Erde

G8-Gipfel in Deauville

Auf Einladung des französischen Präsidenten Nicolas Sarkozy kommen am 26. und 27. Mai die Staats- und Regierungschefs der wichtigsten Industrienationen und Russland (G8) im französischen Deauville zu ihrem jährlichen Gipfeltreffen zusammen. Auf der Agenda steht u.a. die Bedeutung und Zukunft des Internets.

Den Staats- und Regierungschefs bleibt auf ihrem "25-Stunden-Gipfel" wenig Zeit, um eine Reihe wichtiger Themen zu erörtern: die internationale Sicherheitspolitik, darunter der internationale Terrorismus, Drogenbekämpfung und Non-Proliferation von Massenvernichtungswaffen. Darüber hinaus stehen die Partnerschaft mit Afrika und der nächste Klimagipfel im südafrikanischen Durban Ende 2011 auf der Agenda. Angesichts der Atomkatastrophe in Japan wird die Zukunft der Atomenergie und globale Sicherheitsstandards für die weltweit etwa 440 Atom-Meiler eine wichtige Rolle bei dem Treffen spielen. Auch die Entwicklungen in Nordafrika und im arabischen Raum, allen voran die Situation in Libyen, wollen die Staats- und Regierungschef thematisieren.

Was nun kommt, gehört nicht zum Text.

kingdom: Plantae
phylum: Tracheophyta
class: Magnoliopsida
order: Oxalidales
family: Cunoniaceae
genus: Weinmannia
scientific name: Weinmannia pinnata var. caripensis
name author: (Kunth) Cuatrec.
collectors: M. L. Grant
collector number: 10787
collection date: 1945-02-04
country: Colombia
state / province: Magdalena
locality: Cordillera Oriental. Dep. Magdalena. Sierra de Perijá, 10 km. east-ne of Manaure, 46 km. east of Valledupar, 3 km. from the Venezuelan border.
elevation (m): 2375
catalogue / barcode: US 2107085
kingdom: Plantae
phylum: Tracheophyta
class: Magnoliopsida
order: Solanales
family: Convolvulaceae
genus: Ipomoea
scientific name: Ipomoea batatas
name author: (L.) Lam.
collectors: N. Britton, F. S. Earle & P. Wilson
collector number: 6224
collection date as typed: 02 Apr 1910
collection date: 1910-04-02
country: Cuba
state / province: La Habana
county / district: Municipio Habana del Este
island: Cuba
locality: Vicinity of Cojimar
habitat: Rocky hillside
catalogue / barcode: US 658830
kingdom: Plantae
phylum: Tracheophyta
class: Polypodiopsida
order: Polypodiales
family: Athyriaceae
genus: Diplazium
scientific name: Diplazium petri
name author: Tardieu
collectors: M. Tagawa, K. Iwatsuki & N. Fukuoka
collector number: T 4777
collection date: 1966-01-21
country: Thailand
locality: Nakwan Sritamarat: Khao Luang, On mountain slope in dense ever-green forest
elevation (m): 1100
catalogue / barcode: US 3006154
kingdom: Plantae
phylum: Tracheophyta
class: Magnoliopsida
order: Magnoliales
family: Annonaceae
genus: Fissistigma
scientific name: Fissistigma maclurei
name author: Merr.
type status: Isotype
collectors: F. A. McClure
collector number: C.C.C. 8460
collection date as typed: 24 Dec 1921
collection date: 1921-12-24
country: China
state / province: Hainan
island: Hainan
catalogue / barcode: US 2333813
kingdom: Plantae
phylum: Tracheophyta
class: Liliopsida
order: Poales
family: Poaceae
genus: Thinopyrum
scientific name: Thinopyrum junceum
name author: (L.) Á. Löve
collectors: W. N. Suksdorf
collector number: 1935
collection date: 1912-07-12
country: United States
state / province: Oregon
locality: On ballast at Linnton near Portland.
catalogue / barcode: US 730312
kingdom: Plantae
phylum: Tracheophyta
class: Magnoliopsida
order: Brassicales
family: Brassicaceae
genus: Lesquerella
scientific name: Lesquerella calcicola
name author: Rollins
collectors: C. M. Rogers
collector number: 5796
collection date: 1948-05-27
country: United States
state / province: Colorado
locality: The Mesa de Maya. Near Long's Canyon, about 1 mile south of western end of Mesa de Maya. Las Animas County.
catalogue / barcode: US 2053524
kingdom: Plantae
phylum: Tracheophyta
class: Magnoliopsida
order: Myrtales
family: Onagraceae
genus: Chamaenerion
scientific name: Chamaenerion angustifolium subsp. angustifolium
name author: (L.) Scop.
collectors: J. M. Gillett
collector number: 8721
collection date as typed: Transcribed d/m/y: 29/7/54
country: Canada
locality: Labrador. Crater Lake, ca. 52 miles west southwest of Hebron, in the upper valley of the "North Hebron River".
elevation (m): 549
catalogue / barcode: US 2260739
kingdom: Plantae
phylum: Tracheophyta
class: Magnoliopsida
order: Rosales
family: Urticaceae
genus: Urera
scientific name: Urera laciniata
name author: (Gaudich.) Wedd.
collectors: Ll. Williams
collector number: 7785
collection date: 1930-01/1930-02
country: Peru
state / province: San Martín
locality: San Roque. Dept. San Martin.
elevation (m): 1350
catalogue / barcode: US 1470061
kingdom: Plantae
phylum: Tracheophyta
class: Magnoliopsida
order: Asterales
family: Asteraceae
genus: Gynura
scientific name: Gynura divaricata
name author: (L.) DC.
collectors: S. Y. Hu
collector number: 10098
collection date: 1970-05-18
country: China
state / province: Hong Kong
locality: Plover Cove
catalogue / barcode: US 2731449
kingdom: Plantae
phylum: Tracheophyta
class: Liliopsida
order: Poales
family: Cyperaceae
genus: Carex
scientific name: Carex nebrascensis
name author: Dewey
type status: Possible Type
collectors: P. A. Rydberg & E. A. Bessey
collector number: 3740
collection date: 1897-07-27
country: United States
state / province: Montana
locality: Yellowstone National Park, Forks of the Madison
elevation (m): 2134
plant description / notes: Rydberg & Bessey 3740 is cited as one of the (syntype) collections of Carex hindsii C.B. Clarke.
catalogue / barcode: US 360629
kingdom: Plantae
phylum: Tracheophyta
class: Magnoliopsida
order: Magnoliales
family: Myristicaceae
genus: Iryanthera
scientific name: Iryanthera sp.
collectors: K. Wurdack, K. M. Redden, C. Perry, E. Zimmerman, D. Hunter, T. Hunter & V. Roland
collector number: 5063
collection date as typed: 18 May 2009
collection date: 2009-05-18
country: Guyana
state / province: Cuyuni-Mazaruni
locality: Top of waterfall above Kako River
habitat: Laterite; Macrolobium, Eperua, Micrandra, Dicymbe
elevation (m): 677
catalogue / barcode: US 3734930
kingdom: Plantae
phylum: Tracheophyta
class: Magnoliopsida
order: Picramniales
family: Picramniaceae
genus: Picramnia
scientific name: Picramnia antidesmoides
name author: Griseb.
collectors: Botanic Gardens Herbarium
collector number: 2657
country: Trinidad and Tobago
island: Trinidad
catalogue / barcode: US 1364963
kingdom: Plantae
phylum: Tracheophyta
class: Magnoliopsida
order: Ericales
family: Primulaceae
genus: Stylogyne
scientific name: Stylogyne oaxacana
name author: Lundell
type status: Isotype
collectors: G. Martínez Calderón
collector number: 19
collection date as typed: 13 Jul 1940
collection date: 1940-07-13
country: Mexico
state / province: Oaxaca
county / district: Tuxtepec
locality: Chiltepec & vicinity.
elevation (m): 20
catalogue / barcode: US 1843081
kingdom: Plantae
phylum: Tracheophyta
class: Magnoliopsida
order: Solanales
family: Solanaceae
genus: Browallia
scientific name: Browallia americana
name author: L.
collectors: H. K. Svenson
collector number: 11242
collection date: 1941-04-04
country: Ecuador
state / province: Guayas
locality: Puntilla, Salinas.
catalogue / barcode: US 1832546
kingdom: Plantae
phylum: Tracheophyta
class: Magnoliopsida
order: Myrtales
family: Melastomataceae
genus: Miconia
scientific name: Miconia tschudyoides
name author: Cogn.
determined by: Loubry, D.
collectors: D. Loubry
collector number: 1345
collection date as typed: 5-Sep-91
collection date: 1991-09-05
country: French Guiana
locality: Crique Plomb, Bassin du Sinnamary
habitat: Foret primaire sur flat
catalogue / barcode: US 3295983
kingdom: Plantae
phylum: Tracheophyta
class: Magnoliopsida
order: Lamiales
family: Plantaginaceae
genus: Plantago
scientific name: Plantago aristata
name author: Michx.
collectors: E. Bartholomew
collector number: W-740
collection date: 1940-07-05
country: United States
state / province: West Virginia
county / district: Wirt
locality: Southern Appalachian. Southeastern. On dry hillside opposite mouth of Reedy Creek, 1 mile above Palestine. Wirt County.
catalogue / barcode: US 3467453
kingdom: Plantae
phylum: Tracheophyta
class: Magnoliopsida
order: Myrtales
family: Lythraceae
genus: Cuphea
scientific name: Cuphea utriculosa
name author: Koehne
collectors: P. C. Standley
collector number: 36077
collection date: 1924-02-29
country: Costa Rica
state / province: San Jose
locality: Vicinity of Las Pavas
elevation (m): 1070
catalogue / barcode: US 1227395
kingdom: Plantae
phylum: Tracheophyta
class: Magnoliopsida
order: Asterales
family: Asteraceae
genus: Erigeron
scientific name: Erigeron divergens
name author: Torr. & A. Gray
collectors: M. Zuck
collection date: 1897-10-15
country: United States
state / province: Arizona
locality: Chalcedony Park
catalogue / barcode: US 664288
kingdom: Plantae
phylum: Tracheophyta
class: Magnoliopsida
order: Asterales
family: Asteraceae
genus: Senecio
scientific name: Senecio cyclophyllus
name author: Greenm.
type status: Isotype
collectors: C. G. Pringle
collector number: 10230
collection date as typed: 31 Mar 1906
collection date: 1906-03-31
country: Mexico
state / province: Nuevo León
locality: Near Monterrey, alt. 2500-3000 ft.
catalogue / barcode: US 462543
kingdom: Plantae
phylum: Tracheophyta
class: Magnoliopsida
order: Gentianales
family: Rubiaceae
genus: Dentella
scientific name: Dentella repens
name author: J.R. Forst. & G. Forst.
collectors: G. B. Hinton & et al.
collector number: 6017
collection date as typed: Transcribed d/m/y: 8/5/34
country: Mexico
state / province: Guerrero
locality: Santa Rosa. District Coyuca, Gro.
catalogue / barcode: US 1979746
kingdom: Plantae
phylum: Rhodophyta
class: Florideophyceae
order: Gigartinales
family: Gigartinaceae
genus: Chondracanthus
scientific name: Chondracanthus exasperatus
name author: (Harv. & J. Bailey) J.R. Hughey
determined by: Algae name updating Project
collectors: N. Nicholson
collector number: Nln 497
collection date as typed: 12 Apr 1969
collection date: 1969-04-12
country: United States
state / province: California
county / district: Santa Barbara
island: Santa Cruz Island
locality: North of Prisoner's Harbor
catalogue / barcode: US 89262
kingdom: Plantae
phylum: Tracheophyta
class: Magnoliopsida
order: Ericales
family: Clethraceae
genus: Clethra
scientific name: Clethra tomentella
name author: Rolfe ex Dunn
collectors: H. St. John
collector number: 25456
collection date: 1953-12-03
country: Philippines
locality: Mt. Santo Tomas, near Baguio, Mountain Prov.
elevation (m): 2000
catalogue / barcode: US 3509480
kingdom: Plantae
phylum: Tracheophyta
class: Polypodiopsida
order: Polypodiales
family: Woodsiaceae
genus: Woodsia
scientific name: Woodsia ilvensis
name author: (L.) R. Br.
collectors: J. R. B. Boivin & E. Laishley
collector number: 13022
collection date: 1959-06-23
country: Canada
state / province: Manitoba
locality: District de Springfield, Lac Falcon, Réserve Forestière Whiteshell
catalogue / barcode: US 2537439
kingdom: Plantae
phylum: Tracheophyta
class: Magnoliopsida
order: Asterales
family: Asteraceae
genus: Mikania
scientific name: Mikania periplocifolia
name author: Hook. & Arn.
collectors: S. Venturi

Zusätzlich hat Präsident Nicolas Sarkozy einen weiteren Punkt auf die Tagesordnung gesetzt, der bislang bei G8-Treffen kaum eine Rolle gespielt hat: Die Entwicklung des Internets und dessen Auswirkung und Bedeutung für Wirtschaft und Gesellschaft. Dazu hatte Sarkozy im Vorfeld des G8-Gipfels eigens einen "elektronischen Gipfel" (eG8 Forum) initiiert. Dort diskutierten unter anderem Wikipedia-Gründer Jimmy Wales, Facebook-Chef Mark Zuckerberg und der ehemalige Google-Vorstandsvorsitzende Eric Schmidt über die Bedeutung und Zukunft des Internet.

Sarkozy will das Internet künftig stärker reguliert sehen. Unter dem Terminus des "zivilisierten Internet" fordert der französische Präsident in erster Linie den Schutz des geistigen Eigentums. Frankreich selbst hat dazu das sogenannte Hadopi-Gesetz verabschiedet: Wer in Frankreich illegal Musik oder Filme lädt oder ins Netz stellt, muss mit einer einjährigen Sperrung seines Internetzugangs rechnen. Kritiker sehen die Meinungs- und Kommunikationsfreiheit bedroht, sollten die französischen Regulierungsbestrebungen weltweit zum Standard werden. Die Ergebnisse des e-Forums sollen auf dem Treffen der G8-Staatschefs vorgestellt werden.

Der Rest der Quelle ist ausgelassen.